There’s a lot to admire in an inventor who chooses his own path, saying, “Maybe we can do better than the way it’s always been done before.” When Dr. Frankenstein’s colleagues refuse to think out of frame, misunderstanding his project, they discourage him from venturing into promising new territory. No matter; this brave doctor takes matters into his own hands. He opens a private laboratory, does his own research and development and obtains results that are all the rage.
Make your customer experience unforgettable
Annie Wilkes (Misery, 1990).
The name of the game for Ms. Wilkes is customer service. As one of the first to experience the passive income boom in Airbnb industry, she only has one guest in her spare room at a time. Yet she devotes her full attention to him, ensuring that his stay will be long and memorable. In an age where customer reviews and word of mouth mean everything, her name and reputation precede her.
Working with the environment in mind
Leatherface (and his family) (The Texas Chainsaw Massacre, 1974).
Let’s hear it for farm to table, family businesses! The entrepreneurship is alive and well in this artisan family, with several generations working together on their sustainable farm project. They were downsizing before it got cool and barely left a carbon footprint except for a little chainsaw gasoline.
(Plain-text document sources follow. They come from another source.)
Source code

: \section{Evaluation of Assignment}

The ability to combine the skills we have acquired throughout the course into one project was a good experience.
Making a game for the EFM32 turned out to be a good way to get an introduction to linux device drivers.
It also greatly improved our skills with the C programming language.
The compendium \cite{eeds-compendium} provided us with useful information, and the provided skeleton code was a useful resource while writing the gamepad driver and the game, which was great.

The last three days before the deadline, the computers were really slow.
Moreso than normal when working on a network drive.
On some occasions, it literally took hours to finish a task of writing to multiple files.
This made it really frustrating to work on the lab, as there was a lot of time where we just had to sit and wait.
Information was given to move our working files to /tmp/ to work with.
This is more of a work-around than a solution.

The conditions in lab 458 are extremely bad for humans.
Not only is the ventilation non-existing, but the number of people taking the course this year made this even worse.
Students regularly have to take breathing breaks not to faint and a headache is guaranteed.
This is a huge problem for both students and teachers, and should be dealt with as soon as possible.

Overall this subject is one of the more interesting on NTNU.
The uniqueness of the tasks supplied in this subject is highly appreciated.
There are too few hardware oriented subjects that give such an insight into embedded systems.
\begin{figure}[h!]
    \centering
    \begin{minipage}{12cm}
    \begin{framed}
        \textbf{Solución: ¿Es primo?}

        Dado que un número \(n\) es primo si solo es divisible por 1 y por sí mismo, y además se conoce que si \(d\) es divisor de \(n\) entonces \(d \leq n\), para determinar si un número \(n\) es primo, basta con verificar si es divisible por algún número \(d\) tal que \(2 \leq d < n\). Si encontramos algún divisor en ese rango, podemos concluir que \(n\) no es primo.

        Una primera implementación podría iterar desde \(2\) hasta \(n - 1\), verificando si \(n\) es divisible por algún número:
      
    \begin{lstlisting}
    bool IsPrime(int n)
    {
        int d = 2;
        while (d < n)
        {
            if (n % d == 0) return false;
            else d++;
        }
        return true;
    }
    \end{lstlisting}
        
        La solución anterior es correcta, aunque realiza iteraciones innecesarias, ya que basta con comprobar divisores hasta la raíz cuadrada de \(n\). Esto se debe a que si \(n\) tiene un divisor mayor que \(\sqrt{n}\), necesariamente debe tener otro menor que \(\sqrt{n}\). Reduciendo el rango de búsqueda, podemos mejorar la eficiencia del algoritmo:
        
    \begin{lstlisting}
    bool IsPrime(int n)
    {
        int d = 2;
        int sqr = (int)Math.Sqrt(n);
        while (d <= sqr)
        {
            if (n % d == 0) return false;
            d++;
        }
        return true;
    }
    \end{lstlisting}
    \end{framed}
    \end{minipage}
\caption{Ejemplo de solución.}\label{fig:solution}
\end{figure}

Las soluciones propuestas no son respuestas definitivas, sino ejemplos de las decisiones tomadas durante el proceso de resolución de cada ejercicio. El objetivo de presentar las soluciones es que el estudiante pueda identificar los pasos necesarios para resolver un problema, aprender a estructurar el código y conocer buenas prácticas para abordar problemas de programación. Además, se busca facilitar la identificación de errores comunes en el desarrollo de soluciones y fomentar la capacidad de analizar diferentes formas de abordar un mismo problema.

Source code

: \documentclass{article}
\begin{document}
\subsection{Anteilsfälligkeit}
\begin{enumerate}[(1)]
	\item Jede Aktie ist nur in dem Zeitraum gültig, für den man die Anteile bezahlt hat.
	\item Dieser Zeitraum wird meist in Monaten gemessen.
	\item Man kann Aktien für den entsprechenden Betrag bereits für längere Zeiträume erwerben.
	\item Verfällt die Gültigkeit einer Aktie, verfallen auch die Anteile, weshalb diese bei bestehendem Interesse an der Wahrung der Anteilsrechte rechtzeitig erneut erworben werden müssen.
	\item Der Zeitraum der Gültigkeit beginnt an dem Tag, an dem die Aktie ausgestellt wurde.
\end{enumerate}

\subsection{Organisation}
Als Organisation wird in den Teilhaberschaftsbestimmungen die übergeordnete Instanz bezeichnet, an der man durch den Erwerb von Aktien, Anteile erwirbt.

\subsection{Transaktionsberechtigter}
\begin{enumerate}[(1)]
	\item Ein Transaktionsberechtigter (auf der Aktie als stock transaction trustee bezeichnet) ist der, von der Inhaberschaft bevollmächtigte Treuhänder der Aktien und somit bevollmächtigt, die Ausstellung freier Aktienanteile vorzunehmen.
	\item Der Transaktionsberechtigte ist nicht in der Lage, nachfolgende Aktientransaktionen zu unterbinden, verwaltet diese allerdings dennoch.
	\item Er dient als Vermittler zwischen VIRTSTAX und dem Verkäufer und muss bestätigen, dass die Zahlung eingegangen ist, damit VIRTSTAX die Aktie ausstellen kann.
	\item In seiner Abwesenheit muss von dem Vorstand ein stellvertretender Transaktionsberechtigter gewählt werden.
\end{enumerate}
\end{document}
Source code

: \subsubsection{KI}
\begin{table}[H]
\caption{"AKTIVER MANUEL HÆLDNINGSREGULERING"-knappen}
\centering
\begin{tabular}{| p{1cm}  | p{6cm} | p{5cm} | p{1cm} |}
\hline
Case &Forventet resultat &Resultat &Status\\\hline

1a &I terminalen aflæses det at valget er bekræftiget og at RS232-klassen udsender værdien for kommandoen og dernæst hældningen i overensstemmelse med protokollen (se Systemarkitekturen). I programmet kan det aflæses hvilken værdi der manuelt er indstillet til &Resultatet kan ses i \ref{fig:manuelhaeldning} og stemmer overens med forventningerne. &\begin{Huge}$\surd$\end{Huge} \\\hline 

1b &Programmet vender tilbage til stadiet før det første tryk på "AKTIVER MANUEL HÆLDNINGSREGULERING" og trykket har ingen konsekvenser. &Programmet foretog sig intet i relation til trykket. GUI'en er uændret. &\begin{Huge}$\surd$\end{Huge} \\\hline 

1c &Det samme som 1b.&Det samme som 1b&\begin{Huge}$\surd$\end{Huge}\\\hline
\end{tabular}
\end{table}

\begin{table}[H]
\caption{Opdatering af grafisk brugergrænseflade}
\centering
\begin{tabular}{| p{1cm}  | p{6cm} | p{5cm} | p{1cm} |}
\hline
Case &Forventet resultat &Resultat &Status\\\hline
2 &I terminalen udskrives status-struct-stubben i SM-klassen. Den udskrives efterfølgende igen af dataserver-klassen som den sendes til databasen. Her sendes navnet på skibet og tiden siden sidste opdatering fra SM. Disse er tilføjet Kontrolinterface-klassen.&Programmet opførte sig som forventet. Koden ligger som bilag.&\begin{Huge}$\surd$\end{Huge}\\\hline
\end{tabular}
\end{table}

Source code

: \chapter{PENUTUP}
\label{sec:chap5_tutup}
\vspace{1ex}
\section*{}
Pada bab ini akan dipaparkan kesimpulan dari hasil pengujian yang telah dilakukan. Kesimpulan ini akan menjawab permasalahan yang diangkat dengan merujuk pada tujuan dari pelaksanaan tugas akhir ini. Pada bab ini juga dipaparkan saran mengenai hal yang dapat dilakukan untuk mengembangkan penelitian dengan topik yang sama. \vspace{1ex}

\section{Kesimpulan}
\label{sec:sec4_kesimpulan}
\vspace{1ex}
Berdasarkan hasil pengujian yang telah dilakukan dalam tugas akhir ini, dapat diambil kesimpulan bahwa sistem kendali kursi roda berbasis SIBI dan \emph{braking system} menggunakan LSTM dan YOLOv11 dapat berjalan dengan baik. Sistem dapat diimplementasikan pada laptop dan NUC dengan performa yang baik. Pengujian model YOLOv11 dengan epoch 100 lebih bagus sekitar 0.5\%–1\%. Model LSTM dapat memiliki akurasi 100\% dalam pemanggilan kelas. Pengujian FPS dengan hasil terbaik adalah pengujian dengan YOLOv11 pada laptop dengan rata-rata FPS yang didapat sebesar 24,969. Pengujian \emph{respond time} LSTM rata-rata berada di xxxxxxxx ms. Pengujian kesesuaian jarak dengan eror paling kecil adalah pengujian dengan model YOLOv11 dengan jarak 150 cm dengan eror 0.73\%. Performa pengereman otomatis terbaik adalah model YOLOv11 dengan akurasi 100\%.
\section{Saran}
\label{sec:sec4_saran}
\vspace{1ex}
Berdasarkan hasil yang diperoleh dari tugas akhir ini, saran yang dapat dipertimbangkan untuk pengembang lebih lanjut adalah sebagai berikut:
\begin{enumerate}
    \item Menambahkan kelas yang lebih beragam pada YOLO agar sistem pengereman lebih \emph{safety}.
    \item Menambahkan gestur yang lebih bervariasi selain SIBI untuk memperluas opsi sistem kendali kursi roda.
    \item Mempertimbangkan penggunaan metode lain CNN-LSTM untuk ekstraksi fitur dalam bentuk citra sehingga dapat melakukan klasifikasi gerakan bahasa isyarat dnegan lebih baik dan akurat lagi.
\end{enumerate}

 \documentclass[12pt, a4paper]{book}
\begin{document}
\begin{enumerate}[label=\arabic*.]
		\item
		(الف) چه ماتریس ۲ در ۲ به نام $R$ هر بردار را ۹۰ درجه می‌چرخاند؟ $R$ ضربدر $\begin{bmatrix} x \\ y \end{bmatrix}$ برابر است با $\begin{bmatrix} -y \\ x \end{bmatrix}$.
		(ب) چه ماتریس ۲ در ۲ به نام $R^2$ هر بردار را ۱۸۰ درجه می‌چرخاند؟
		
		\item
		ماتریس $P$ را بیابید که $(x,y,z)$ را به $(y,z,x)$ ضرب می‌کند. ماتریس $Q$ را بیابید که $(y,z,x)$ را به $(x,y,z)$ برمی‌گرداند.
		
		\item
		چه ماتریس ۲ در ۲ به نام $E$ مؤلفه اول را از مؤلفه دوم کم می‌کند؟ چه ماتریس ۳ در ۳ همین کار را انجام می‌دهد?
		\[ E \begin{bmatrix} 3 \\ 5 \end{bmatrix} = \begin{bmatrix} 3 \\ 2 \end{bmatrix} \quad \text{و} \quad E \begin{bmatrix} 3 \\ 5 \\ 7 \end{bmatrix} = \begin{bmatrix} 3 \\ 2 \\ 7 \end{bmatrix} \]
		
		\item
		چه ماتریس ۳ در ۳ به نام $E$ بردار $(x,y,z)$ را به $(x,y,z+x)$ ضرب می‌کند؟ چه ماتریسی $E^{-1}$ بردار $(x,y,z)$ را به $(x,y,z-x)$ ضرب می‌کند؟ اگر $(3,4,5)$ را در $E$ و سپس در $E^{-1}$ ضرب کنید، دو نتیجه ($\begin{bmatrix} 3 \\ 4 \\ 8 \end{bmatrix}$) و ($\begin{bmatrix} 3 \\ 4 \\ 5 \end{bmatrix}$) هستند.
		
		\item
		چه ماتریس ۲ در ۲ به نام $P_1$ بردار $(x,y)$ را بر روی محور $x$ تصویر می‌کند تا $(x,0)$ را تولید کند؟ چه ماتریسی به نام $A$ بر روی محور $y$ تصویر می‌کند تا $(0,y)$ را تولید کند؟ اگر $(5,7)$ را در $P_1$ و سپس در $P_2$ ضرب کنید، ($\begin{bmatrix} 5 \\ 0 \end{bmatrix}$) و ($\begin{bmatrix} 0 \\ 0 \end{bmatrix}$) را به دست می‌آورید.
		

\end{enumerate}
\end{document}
Now take a page of their scripts
As you move forward with your entrepreneurial endeavors, remember that many of your favorite movie characters can inspire you even in difficult times. There are many other great examples of entrepreneurs in horror cinema: the extraterrestrial (Extraterrestrial, 1979) who learns to grow, adapt and take charge of himself in a foreign setting; Chucky (Child’s play, 1988), which was not deterred by its small start-up size; or Jigsaw (Seen, 2004), who has an incredible mastery of branding. Follow the lead of these go-getters, and I’m sure you’ll be up for the toughest challenges!